Camille Chong’s Singapore superheroes debut

Camille Chong’s Singapore superheroes debut


SINGAPORE – In debut author Camille Chong’s queer action fantasy Love, Gods & Sinners, two masked girls punch and tumble on and off rooftops across Singapore.

They are not miscreant daredevils, but superheroes with actual powers. The rivals find themselves simultaneously repulsed by and drawn to each other – a dynamic that continues even after the masks come off.

Chong, 23, is one of a growing group of young women here whose Singapore-set fantasy stories are being picked up by international publishers. Love, Gods & Sinners is published in June by First Ink, an imprint of the United Kingdom’s Pan Macmillan, and already set for a sequel.

At MacRitchie Reservoir where a climate protest in the book takes place, Chong says her starting point was simple: “I really like superhero movies.”

The law graduate is a bona fide fan. When asked who her favourite superhero is, she takes care to clarify: “From the old guard? It would be Iron Man and Superman.”

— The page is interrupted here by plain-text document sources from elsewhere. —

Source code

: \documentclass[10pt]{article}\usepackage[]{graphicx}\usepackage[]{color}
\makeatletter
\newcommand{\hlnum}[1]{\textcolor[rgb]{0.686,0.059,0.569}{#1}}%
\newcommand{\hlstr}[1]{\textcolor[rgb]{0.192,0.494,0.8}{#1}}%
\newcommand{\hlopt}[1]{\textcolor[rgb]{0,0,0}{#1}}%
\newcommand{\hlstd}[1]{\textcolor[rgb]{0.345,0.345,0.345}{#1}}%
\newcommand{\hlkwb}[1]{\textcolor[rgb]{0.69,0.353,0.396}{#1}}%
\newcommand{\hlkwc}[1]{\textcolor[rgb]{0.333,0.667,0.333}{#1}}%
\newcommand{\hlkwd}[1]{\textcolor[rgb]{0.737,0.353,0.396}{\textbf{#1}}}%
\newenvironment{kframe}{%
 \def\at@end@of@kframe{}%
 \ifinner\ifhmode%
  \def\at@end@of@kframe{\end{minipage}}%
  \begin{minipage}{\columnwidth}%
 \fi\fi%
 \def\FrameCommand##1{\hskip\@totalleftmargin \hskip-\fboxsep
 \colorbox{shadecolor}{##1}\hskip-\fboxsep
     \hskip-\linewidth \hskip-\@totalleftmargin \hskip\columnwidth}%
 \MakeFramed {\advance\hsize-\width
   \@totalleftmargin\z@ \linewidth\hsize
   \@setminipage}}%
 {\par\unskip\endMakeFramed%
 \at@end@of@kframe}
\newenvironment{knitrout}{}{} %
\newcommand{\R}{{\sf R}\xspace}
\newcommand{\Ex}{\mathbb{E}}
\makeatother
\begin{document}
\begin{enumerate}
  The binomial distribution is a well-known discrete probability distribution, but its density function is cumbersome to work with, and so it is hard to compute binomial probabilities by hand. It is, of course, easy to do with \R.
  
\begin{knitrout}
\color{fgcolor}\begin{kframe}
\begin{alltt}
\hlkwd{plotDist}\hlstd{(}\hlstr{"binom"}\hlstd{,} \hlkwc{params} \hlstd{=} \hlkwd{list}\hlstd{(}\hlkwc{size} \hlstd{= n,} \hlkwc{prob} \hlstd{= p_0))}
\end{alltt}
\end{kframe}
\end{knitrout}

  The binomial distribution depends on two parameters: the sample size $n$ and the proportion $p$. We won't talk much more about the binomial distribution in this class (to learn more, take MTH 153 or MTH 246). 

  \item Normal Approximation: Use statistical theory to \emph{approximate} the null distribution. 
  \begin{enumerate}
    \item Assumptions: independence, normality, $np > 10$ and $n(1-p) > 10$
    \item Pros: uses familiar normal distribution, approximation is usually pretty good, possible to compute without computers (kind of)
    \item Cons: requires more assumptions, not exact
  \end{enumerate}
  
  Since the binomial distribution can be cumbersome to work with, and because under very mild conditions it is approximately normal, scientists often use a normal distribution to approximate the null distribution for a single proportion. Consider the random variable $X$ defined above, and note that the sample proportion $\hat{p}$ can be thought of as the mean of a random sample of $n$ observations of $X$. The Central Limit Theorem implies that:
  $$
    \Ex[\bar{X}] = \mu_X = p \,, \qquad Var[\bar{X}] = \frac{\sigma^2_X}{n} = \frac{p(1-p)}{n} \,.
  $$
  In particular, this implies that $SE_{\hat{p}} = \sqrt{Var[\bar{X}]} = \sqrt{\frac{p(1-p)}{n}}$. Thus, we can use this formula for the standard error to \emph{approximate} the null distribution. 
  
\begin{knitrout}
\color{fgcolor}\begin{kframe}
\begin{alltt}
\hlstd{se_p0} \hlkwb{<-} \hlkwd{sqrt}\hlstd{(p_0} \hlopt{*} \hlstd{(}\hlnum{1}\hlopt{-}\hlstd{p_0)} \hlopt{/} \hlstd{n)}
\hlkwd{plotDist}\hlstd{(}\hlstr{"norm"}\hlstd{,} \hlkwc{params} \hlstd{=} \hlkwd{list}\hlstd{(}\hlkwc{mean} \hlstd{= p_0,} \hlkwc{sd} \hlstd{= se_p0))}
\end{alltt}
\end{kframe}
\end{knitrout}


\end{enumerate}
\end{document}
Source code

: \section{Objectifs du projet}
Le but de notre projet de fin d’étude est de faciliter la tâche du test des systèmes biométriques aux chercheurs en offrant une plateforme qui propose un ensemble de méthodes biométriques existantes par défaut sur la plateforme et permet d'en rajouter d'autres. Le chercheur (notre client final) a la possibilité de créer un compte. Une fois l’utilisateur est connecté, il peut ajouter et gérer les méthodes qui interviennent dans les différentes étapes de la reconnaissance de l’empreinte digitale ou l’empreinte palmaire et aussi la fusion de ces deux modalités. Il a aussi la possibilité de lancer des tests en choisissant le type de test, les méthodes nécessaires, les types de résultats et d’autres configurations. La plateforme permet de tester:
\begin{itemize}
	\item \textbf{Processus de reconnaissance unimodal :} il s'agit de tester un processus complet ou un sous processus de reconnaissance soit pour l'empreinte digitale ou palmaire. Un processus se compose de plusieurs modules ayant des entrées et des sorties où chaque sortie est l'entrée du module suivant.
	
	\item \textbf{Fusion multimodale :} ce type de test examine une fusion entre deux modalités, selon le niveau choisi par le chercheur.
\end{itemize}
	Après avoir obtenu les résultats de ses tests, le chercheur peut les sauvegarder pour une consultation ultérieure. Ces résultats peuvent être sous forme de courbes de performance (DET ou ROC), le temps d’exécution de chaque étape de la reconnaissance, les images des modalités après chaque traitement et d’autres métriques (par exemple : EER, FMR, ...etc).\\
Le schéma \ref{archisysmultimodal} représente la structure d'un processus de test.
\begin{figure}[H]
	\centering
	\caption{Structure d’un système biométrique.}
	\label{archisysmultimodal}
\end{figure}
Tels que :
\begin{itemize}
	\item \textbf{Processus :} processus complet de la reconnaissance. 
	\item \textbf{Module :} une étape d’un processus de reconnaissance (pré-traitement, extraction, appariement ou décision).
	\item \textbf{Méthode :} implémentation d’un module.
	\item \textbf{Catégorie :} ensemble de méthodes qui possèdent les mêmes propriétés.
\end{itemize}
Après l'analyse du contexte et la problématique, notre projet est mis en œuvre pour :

The one she selects from the new wave of heroes is, however, much more consistent with what she wrote: Yelena, played by Florence Pugh in 2025’s Marvel movie Thunderbolts, with all her crippling self-doubt and generational trauma.

Chong will not hear of the movie underperforming at the box office. “I don’t look at box-office ratings. I march to the beat of my own drum.”

Love, Gods & Sinners is, however, very much of the zeitgeist. In writing superhero protagonists Harper and Tia – respectively descendants of the shapeshifting fox deity and moon goddess Chang’e – Chong taps the popular enemies-to-lovers trope, and multiplies that by several degrees through the girls’ real and secret identities.